(Beginning of Records to process)

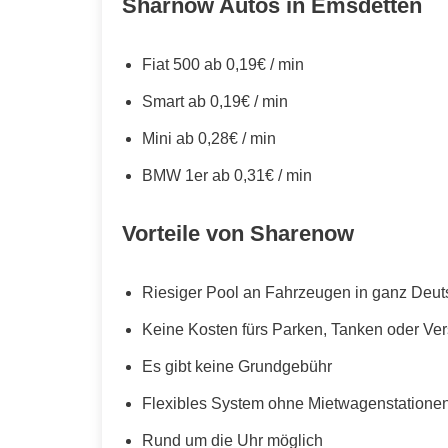
Sharnow Autos in Emsdetten
Fiat 500 ab 0,19€ / min
Smart ab 0,19€ / min
Mini ab 0,28€ / min
BMW 1er ab 0,31€ / min
Vorteile von Sharenow
Riesiger Pool an Fahrzeugen in ganz Deut
Keine Kosten fürs Parken, Tanken oder Ve
Es gibt keine Grundgebühr
Flexibles System ohne Mietwagenstationen,
Rund um die Uhr möglich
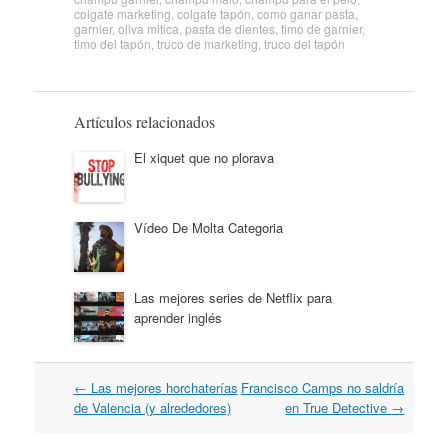
colgate marketing
,
colgate tapón
,
como ganar pasta
,
garnier
,
oliva mitica
,
pasta de dientes
,
timo de garnier
,
timo del tapón
,
truco de marketing
,
truco del tapón
Artículos relacionados
El xiquet que no plorava
Vídeo De Molta Categoria
Las mejores series de Netflix para
aprender inglés
Navegación
←
Las mejores horchaterías
Francisco Camps no saldría
por
de Valencia (y alrededores)
en True Detective
→
artículos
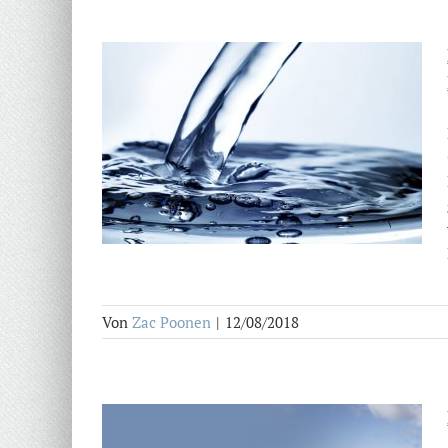
Von
Zac Poonen
|
12/08/2018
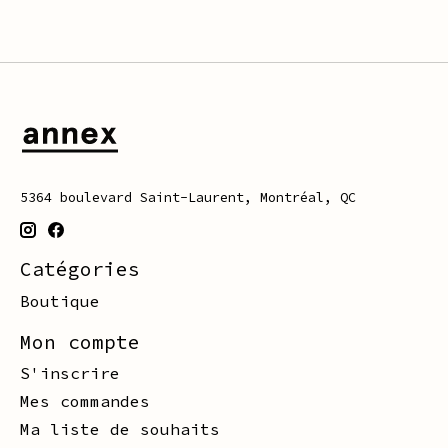
5364 boulevard Saint-Laurent, Montréal, QC
Catégories
Boutique
Mon compte
S'inscrire
Mes commandes
Ma liste de souhaits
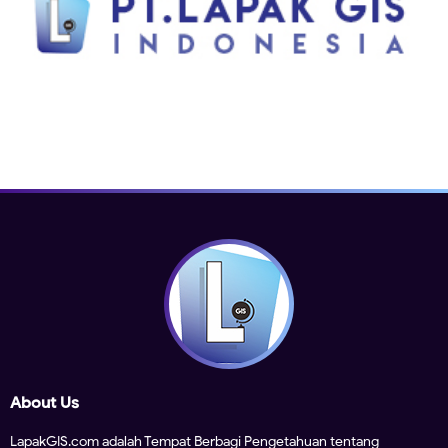
About Us
LapakGIS.com adalah Tempat Berbagi Pengetahuan tentang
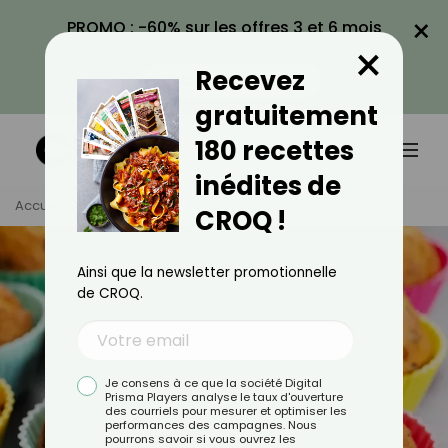
×
PROMO : -60% sur les offres 3 et 6 mois
×
avec le code CROQ60
Recevez
VOIR LA PROMO
gratuitement
180 recettes
inédites de
Accueil
Tag
Muffin
CROQ !
Ainsi que la newsletter promotionnelle
de CROQ.
Je consens à ce que la société Digital
Prisma Players analyse le taux d'ouverture
des courriels pour mesurer et optimiser les
performances des campagnes. Nous
pourrons savoir si vous ouvrez les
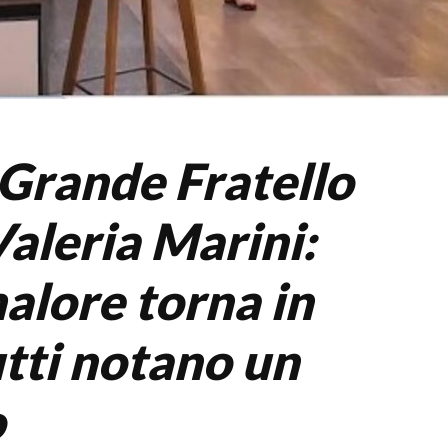
 Grande Fratello
Valeria Marini:
malore torna in
utti notano un
o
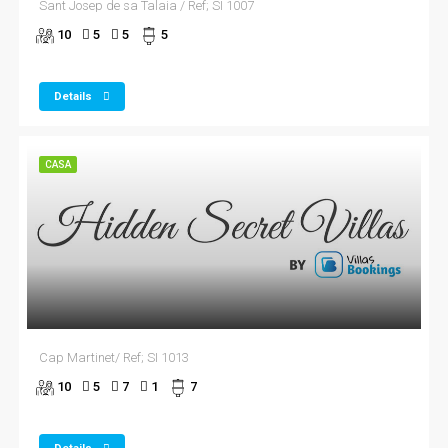
Sant Josep de sa Talaia / Ref; SI 1007
10
5
5
5
Details
CASA
Cap Martinet/ Ref; SI 1013
10
5
7
1
7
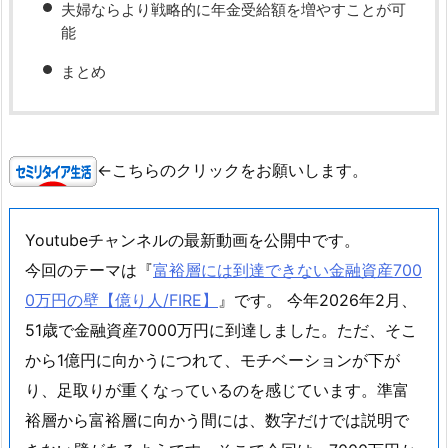
夫婦ならより戦略的に年金受給額を増やすことが可
能
まとめ
←こちらのクリックをお願いします。
Youtubeチャンネルの最新動画を公開中です。
今回のテーマは『
富裕層には到達できない金融資産700
0万円の壁【億り人/FIRE】
』です。 今年2026年2月、
51歳で金融資産7000万円に到達しました。ただ、そこ
から1億円に向かうにつれて、モチベーションが下が
り、足取りが重くなっているのを感じています。準富
裕層から富裕層に向かう間には、数字だけでは説明で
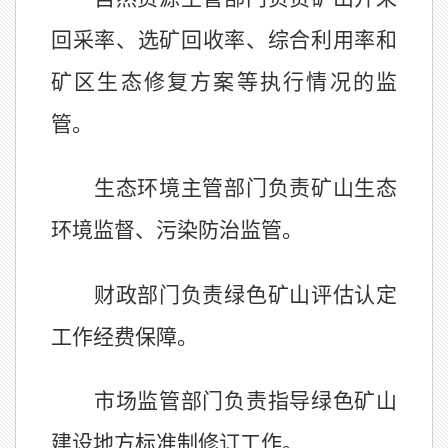
回采率、选矿回收率、综合利用率和
矿区生态修复方案等执行情况的监
管。
生态环境主管部门负责矿山生态
环境监督、污染防治监管。
财政部门负责绿色矿山评估认定
工作经费保障。
市场监管部门负责指导绿色矿山
建设地方标准制修订工作。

(End of Records to process)

### Work to be completed:
Retype all of the text in the listing above line by line, with no changes. Leave the pictures out of your answer.

### Answer to this problem:
Sharnow Autos in Emsdetten
Fiat 500 ab 0,19€ / min
Smart ab 0,19€ / min
Mini ab 0,28€ / min
BMW 1er ab 0,31€ / min
Vorteile von Sharenow
Riesiger Pool an Fahrzeugen in ganz Deut
Keine Kosten fürs Parken, Tanken oder Ve
Es gibt keine Grundgebühr
Flexibles System ohne Mietwagenstationen,
Rund um die Uhr möglich
colgate marketing
,
colgate tapón
,
como ganar pasta
,
garnier
,
oliva mitica
,
pasta de dientes
,
timo de garnier
,
timo del tapón
,
truco de marketing
,
truco del tapón
Artículos relacionados
El xiquet que no plorava
Vídeo De Molta Categoria
Las mejores series de Netflix para
aprender inglés
Navegación
←
Las mejores horchaterías
Francisco Camps no saldría
por
de Valencia (y alrededores)
en True Detective
→
artículos
Von
Zac Poonen
|
12/08/2018
5364 boulevard Saint-Laurent, Montréal, QC
Catégories
Boutique
Mon compte
S'inscrire
Mes commandes
Ma liste de souhaits
About Us
LapakGIS.com adalah Tempat Berbagi Pengetahuan tentang
×
PROMO : -60% sur les offres 3 et 6 mois
×
avec le code CROQ60
Recevez
VOIR LA PROMO
gratuitement
180 recettes
inédites de
Accueil
Tag
Muffin
CROQ !
Ainsi que la newsletter promotionnelle
de CROQ.
Je consens à ce que la société Digital
Prisma Players analyse le taux d'ouverture
des courriels pour mesurer et optimiser les
performances des campagnes. Nous
pourrons savoir si vous ouvrez les
 Grande Fratello
Valeria Marini:
malore torna in
utti notano un
o
Sant Josep de sa Talaia / Ref; SI 1007
10
5
5
5
Details
CASA
Cap Martinet/ Ref; SI 1013
10
5
7
1
7
夫婦ならより戦略的に年金受給額を増やすことが可
能
まとめ
←こちらのクリックをお願いします。
Youtubeチャンネルの最新動画を公開中です。
今回のテーマは『
富裕層には到達できない金融資産700
0万円の壁【億り人/FIRE】
』です。 今年2026年2月、
51歳で金融資産7000万円に到達しました。ただ、そこ
から1億円に向かうにつれて、モチベーションが下が
り、足取りが重くなっているのを感じています。準富
裕層から富裕層に向かう間には、数字だけでは説明で
回采率、选矿回收率、综合利用率和
矿区生态修复方案等执行情况的监
管。
生态环境主管部门负责矿山生态
环境监督、污染防治监管。
财政部门负责绿色矿山评估认定
工作经费保障。
市场监管部门负责指导绿色矿山
建设地方标准制修订工作。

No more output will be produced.